No one told young LaMotte about Jo Ann Robinson, the WPC president who quickly called for a bus boycott that began the Monday following Parks’ arrest. With help from two of her students, Robinson overnight arranged for 17,500 flyers to be mimeographed and distributed announcing the boycott, which had in fact been in the works for months.

Once the boycott began, Parks was one of those who dispatched rides for anyone who couldn’t walk to where they needed to go in Montgomery. “She went right back to the movement work because she understood that the movement work is what moves things forward,” LaMotte said during his talk. “That’s why we call it movement work.”
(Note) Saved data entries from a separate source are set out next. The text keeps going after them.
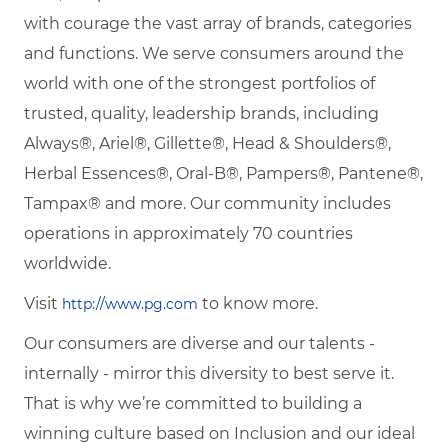
with courage the vast array of brands, categories
and functions. We serve consumers around the
world with one of the strongest portfolios of
trusted, quality, leadership brands, including
Always®, Ariel®, Gillette®, Head & Shoulders®,
Herbal Essences®, Oral-B®, Pampers®, Pantene®,
Tampax® and more. Our community includes
operations in approximately 70 countries
worldwide.
Visit
to know more.
http://www.pg.com
Our consumers are diverse and our talents -
internally - mirror this diversity to best serve it.
That is why we’re committed to building a
winning culture based on Inclusion and our ideal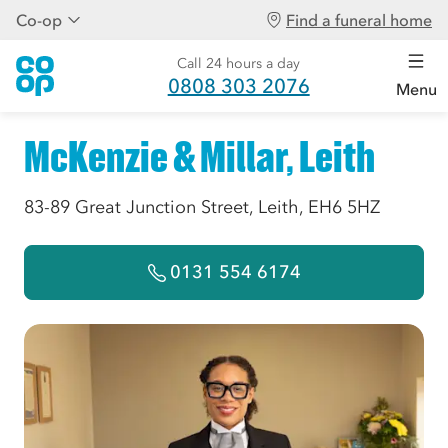
Co-op
Find a funeral home
Call 24 hours a day
0808 303 2076
Menu
McKenzie & Millar, Leith
83-89 Great Junction Street, Leith, EH6 5HZ
0131 554 6174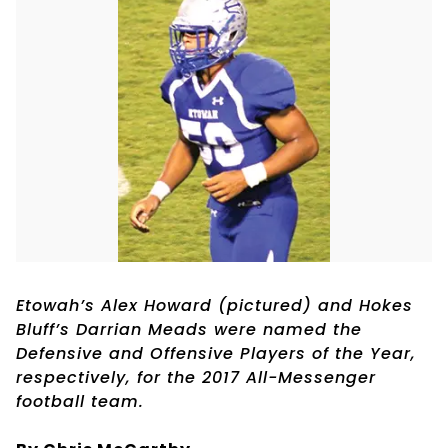
Etowah’s Alex Howard (pictured) and Hokes
Bluff’s Darrian Meads were named the
Defensive and Offensive Players of the Year,
respectively, for the 2017 All-Messenger
football team.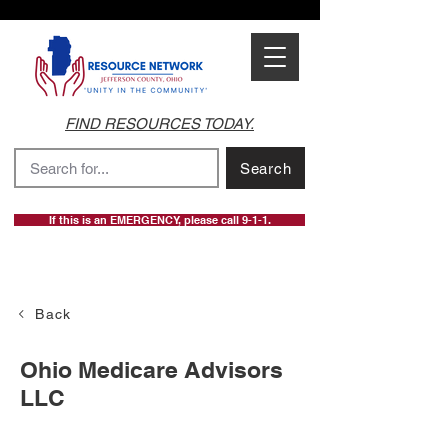
FIND RESOURCES TODAY.
Search
If this is an EMERGENCY, please call 9-1-1.
Back
Ohio Medicare Advisors
LLC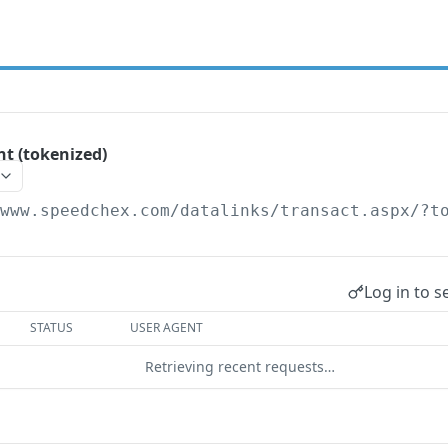
t (tokenized)
/www.speedchex.com/datalinks/transact.aspx
/?t
Log in to s
STATUS
USER AGENT
Retrieving recent requests…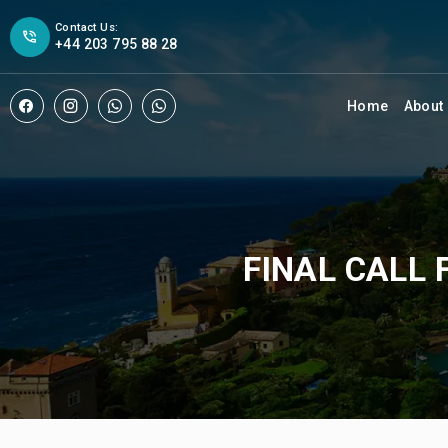
Contact Us:
+44 203 795 88 28
Home
About
FINAL CALL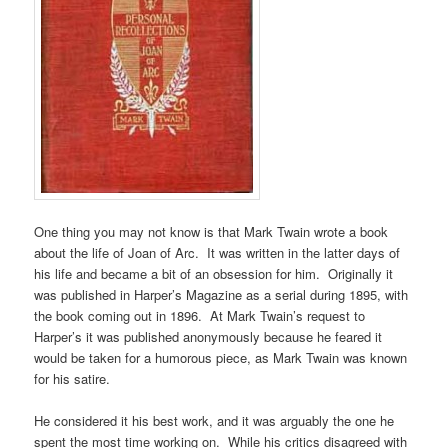
One thing you may not know is that Mark Twain wrote a book
about the life of Joan of Arc. It was written in the latter days of
his life and became a bit of an obsession for him. Originally it
was published in Harper’s Magazine as a serial during 1895, with
the book coming out in 1896. At Mark Twain’s request to
Harper’s it was published anonymously because he feared it
would be taken for a humorous piece, as Mark Twain was known
for his satire.
He considered it his best work, and it was arguably the one he
spent the most time working on. While his critics disagreed with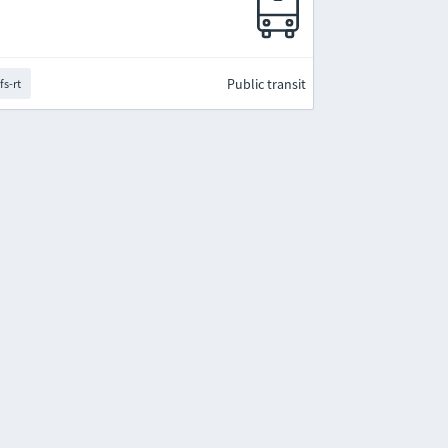
Public transit
fs-rt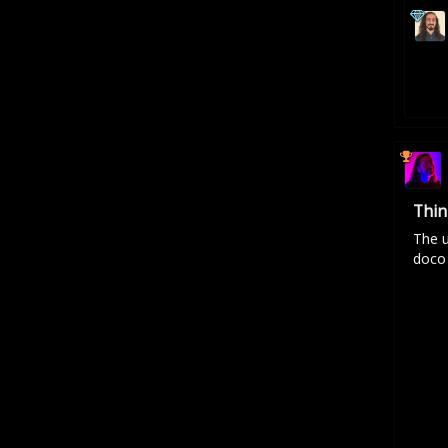
Thin
The u
doco 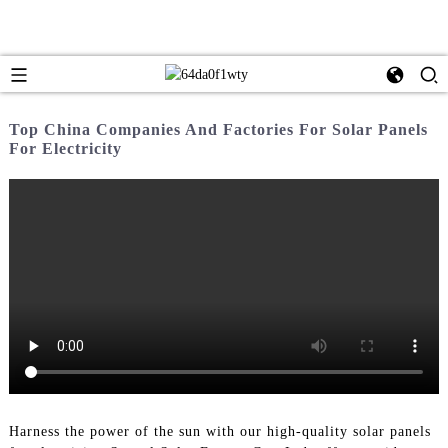
Top China Companies And Factories For Solar Panels
For Electricity
Harness the power of the sun with our high-quality solar panels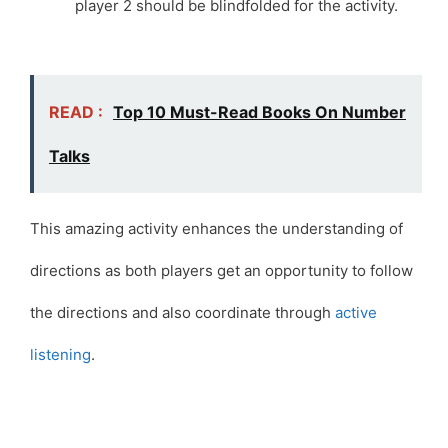
player 2 should be blindfolded for the activity.
READ :
Top 10 Must-Read Books On Number
Talks
This amazing activity enhances the understanding of
directions as both players get an opportunity to follow
the directions and also coordinate through
active
listening
.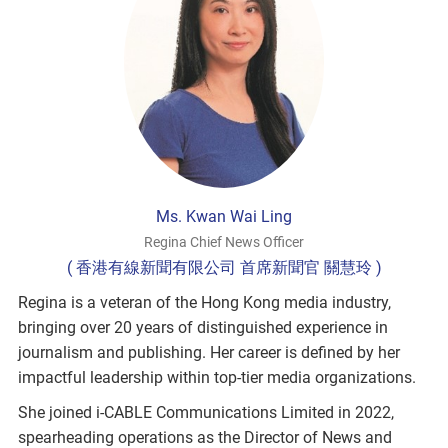
Ms. Kwan Wai Ling
Regina Chief News Officer
( 香港有線新聞有限公司 首席新聞官 關慧玲 )
Regina is a veteran of the Hong Kong media industry,
bringing over 20 years of distinguished experience in
journalism and publishing. Her career is defined by her
impactful leadership within top-tier media organizations.
She joined i-CABLE Communications Limited in 2022,
spearheading operations as the Director of News and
Movement work includes at least six steps, LaMotte explained:

  • Figure out what you’re going to work on, since “you can’t work on everything.”
  • Find your people. “Most movement people are going to be really happy to see you at the door.”
  • Do an asset inventory of your group. “Think about what you have to work with — what skills, what knowledge, what social connections.”
  • Make an achievable short-term goal.
  • Do that thing. “Give yourself a deadline and make it happen.”
  • Follow the instructions on the shampoo bottle to “rinse and repeat.” “Figure out what went right and what went wrong and how we’re going to course correct, and then go back to the top and start over.”

“So, friends, I’ve got bad news and I’ve got good news. I’m going to do the bad news first, and it’s really bad news, so brace yourself,” LaMotte said during his talk. “You know what changes the world? Committees change the world,” he said, eliciting laughter from his audience. “It’s true. People getting together to figure out what needs to be worked on, who’s going to do what, when we’re going to meet again to make sure we did it. That really is how the world changes.”

“It sounds kind of naïve, but it’s not naïve. Here’s the thing, friends. We use the phrases ‘change the world’ and ‘fix the world’ and ‘save the world’ like they mean the same thing, and they do not.

“If you think you can fix the world, guilty as charged. That’s naïve. If you think you can save the world, you might be shooting a little high. But if you think you can change the world, you’re just paying attention. The truth is, it’s not naïve to think you can change the world. It’s naïve to think you can possibly be in the world and not change it. Everything you do changes the world, whether you like it or not. We need you. So, what changes will you make?”

The audience responded to LaMotte’s talk with a standing ovation.

Here’s how LaMotte concluded his comments to PNS: “And, of course, it makes me chuckle that the best laugh I got in the talk was on the line about how committees change the world. That’s the most Presbyterian thing ever!”